1
Es war in Münster, im Kunstmuseum, ich hatte einen ultraschweren Schinken von Edmund Husserl gelesen, und beschlossen, dass die Philosophie mich nur weiter bringt, wenn sie mit Lust betrieben wird. Da liefen auch zuviele Kantianer rum, dann lieber später, in Würzburg, ein paar durchgeknallte Bhagwans, und wohldosierte Analytikerinnen.
Zur Bekämpfung leichter Ungleichgewichte von „body & mind“ kamen die drei Gentlemen gerade richtig, Mitte der Siebziger Jahre – und als sie auf einer Empore den Raum betraten, brandete der Applaus auf. „Gateway“ war ein trefflicher Name für das Trio, das der guten alten Tante Powertrio tatsächlich neue Töne beibrachte. Nach Jimi Hendrix war die Messe noch nicht gelesen. Da waren auf alten Holzstühlen und geschrubbtem Boden viele Zuhörer versammelt, die seitdem gewiss ihre ECM-Plattensammlung stetig vergrössert haben. Eine versprengte Wahlverwandtschaft, und etliche auch schon tot.

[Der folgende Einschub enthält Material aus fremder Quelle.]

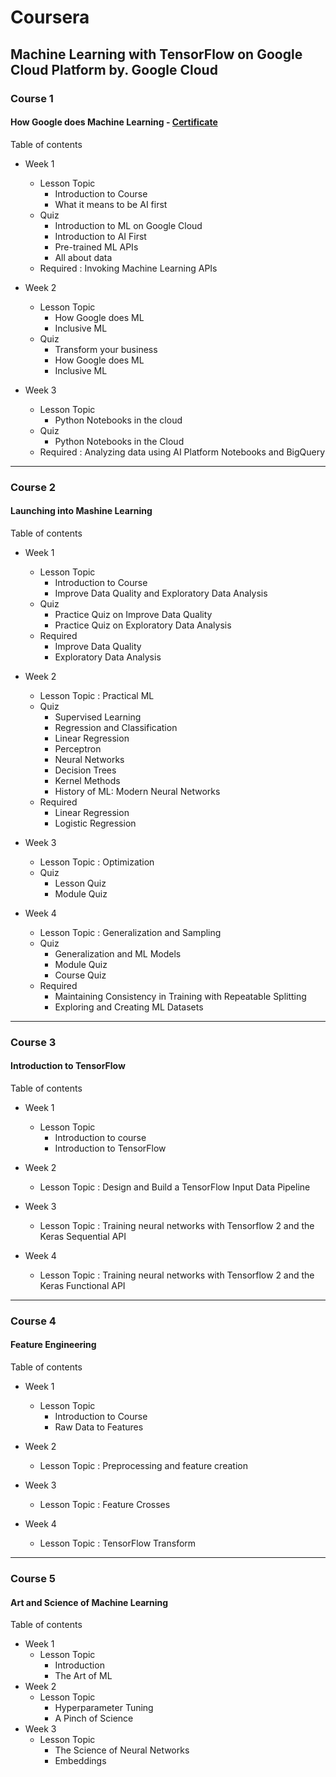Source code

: # Coursera 
## Machine Learning with TensorFlow on Google Cloud Platform by. Google Cloud

### Course 1

#### How Google does Machine Learning - [Certificate](https://www.coursera.org/account/accomplishments/verify/BGXNE6FJZPUT)

Table of contents

- Week 1
   - Lesson Topic
      - Introduction to Course
      - What it means to be AI first
   - Quiz
      - Introduction to ML on Google Cloud
      - Introduction to AI First
      - Pre-trained ML APIs
      - All about data
   - Required : Invoking Machine Learning APIs

- Week 2
   - Lesson Topic
      - How Google does ML
      - Inclusive ML
   - Quiz
      - Transform your business
      - How Google does ML
      - Inclusive ML

- Week 3
   - Lesson Topic
      - Python Notebooks in the cloud
   - Quiz
      - Python Notebooks in the Cloud
   - Required : Analyzing data using AI Platform Notebooks and BigQuery
   
----

### Course 2

#### Launching into Mashine Learning

Table of contents

- Week 1
   - Lesson Topic 
      - Introduction to Course
      - Improve Data Quality and Exploratory Data Analysis
   - Quiz
      - Practice Quiz on Improve Data Quality
      - Practice Quiz on Exploratory Data Analysis
   - Required 
      - Improve Data Quality
      - Exploratory Data Analysis

- Week 2
   - Lesson Topic : Practical ML
   - Quiz
      - Supervised Learning
      - Regression and Classification
      - Linear Regression
      - Perceptron
      - Neural Networks
      - Decision Trees
      - Kernel Methods
      - History of ML: Modern Neural Networks
   - Required
      - Linear Regression
      - Logistic Regression

- Week 3
   - Lesson Topic : Optimization
   - Quiz
      - Lesson Quiz
      - Module Quiz

- Week 4
   - Lesson Topic : Generalization and Sampling
   - Quiz
      - Generalization and ML Models
      - Module Quiz
      - Course Quiz
   - Required 
      - Maintaining Consistency in Training with Repeatable Splitting
      - Exploring and Creating ML Datasets
----

### Course 3

#### Introduction to TensorFlow

Table of contents

- Week 1
   - Lesson Topic 
      - Introduction to course
      - Introduction to TensorFlow

- Week 2
   - Lesson Topic : Design and Build a TensorFlow Input Data Pipeline

- Week 3
   - Lesson Topic : Training neural networks with Tensorflow 2 and the Keras Sequential API

- Week 4
   - Lesson Topic : Training neural networks with Tensorflow 2 and the Keras Functional API

---

### Course 4

#### Feature Engineering

Table of contents

- Week 1
   - Lesson Topic 
      - Introduction to Course
      - Raw Data to Features

- Week 2
   - Lesson Topic : Preprocessing and feature creation
   
- Week 3
   - Lesson Topic : Feature Crosses

- Week 4
   - Lesson Topic : TensorFlow Transform

---

### Course 5

#### Art and Science of Machine Learning

Table of contents

- Week 1
   - Lesson Topic
      - Introduction
      - The Art of ML
- Week 2
   - Lesson Topic
      - Hyperparameter Tuning
      - A Pinch of Science
- Week 3
   - Lesson Topic 
      - The Science of Neural Networks
      - Embeddings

Ganz gleich, welche Historie Abercrombie, Holland und DeJohnette mitbrachten (zwei hatten danken Miles D. und Charles L. schon Legendenstatus, und Abercrombie fabrizierte, rückblickend weiss man es, in jenem Jahrzehnt diverse Meilensteine, oder gestaltete sie mit, ich sage nur Timeless, ich sage nur Sargasso Sea, ich sage nur Gateway, ich sage nur Mountainscapes, ich sage nur Grazing Dreams, ich sage nur Deer Wan, ich sage nur Eventyr) – sie waren damals Underground, und sie prägten eine Sprache, a living thing.
John Abercrombie strebte nach Transparenz, und konnte dieses Spielideal, in nachfolgenden Jahrzehnten, mit einem besonderen lyrischen Kammerjazz realisieren. Meine letzte Lieblingsplatte, Class Trip. Time is a hunter. Thank you for the music, John!
2
Es war bewegend, gestern Abend, nach zwanzig Jahren, mein altes Portrait erneut zu hören, das anlässlich des Todes von John Abercrombie im Deutschlandfunk wiederholt wurde. (Sie können die ganze Sendung, incl. der einleitenden und abschliessenden Worte von Harald Rehmann, unter „comment 1“ nachhören.) Es kam mir gelegentlich so vor, als würde der sehr bescheidene, zugleich beredte Gitarrist einzelne meiner „Sternstunden“-Erinnerungen mit seiner Sicht der Dinge pulverisieren – sehr interessant zudem die Passagen, in denen er von der Zusammenarbeit mit Manfred Eicher erzählt – da wird einmal mehr deutlich, dass die Siebziger eine grosse Zeit des Experimentierens waren, in denen auch Zweifel und ständiges Hinterfragen zum kreativen Prozess gehören konnten. Es gab keine fertigen Rezepturen für „sound and vision“.
Die Alben, die John Abercrombie als „Sammlerstücke“ erwähnt, sind schon längere Zeit wieder erhältlich, so etwa „The First Quartet“, drei CD’s in einer weissen Box, mit dem eingangs gespielten Stück „Madagascar“, sowie „Five Years Later“, sein zweites Duo-Album mit Ralph Towner. Letzteres ist sicher auch ein „Klassiker“, und es sollte mich wundern, hätten wir es in der Jazzredaktion nicht schon in der Reihe „Milestones“ gewürdigt.